Algotale (Safe Security)-DevOps Engineer
About Algotale (Client-Safe Security)
Algotale is a data-centric IT consulting and staffing firm dedicated to reshaping industries through AI, machine learning, and cutting-edge cloud solutions. We pride ourselves on building resilient digital infrastructures and empowering businesses to unlock the true potential of their data. As we scale our AI-driven platforms, we are looking for a Senior DevOps Engineer with an SRE mindset to ensure our systems are fast, reliable, and infinitely scalable.
The Role
We are seeking an expert DevOps/Site Reliability Engineer to bridge the gap between development and operations. You will be the architect of our cloud infrastructure on AWS, ensuring that our Kubernetes-orchestrated services run with high availability and efficiency. With over 5 years of experience, you will lead the charge in automation, performance tuning, and infrastructure security.
Key Responsibilities
- Infrastructure Orchestration: Own, scale, and optimize multi-region production workloads using Kubernetes (EKS). Design Helm charts and maintain infrastructure as code (IaC) using Terraform.
- Data & AI Pipelines Support: Architect and monitor resilient, high-throughput message queues and event-driven architectures utilizing Apache Kafka and AWS SQS to ingest real-time cybersecurity telemetry for our AI modeling engines.
- Automation & Scripting: Write clean, production-grade automation scripts and internal tools using Python to eliminate manual interventions, handle auto-scaling, and manage data life cycles.
- CI/CD Deployment: Build, secure, and maintain automated CI/CD deployment pipelines to safely ship code multiple times a day to Dev, Staging, and Production environments with zero downtime.
- Security & Compliance (DevSecOps): Implement shift-left security practices. Integrate automated vulnerability scanning (SAST/DAST, container scanning) into build pipelines, manage IAM roles, network isolation, and encryption to meet stringent enterprise compliance standards (SOC2, ISO).
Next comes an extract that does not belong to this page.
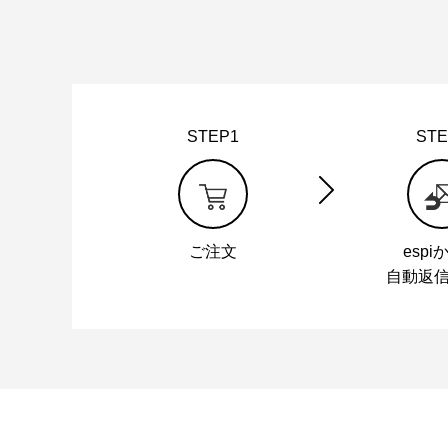
STEP1
STE
ご注文
espi
自動返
- Observability & Reliability: Set up robust logging, metrics monitoring, and alerting frameworks (e.g., Prometheus, Grafana, ELK, Datadog) to proactively guarantee 99.9% uptime for our core AI SaaS platform.
Requirement Specification (Qualifications & Experience)
Technical Must-Haves:
- Experience: Minimum 5 years of dedicated experience in DevOps / Site Reliability Engineering roles within a SaaS production environment.
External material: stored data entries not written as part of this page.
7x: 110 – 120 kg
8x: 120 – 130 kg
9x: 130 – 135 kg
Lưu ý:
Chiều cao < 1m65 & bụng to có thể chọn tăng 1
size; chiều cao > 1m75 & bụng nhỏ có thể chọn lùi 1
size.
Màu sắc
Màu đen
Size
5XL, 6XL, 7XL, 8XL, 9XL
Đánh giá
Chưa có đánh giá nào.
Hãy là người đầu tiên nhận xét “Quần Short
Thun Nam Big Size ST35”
- Containerization & Orchestration: Advanced, hands-on production experience managing Kubernetes clusters at scale (cluster upgrades, network policies, namespace isolation, ingress control).
- Cloud Expertise: Strong command over AWS core services (EC2, VPC, EKS, IAM, RDS, S3, Route53, CloudWatch).
- Advanced Scripting: Strong proficiency in Python for automation, system utilities, and cloud engineering tasks (beyond basic bash scripting).
- Streaming & Messaging Tech: Proven track record of configuring, tuning, and troubleshooting distributed messaging queues, specifically Apache Kafka or AWS SQS under heavy data loads.
- Infrastructure as Code: Strong experience with Terraform or CloudFormation.
Good-to-Have / Preferred:
- Experience working in cybersecurity, fintech, or highly regulated enterprise software companies.
- Experience setting up infrastructure specialized for AI/ML workloads (handling GPU nodes, managing pipelines for LLMs, or orchestrating vector database deployments).
- Certified Kubernetes Administrator (CKA) or AWS Certified DevOps Engineer Professional.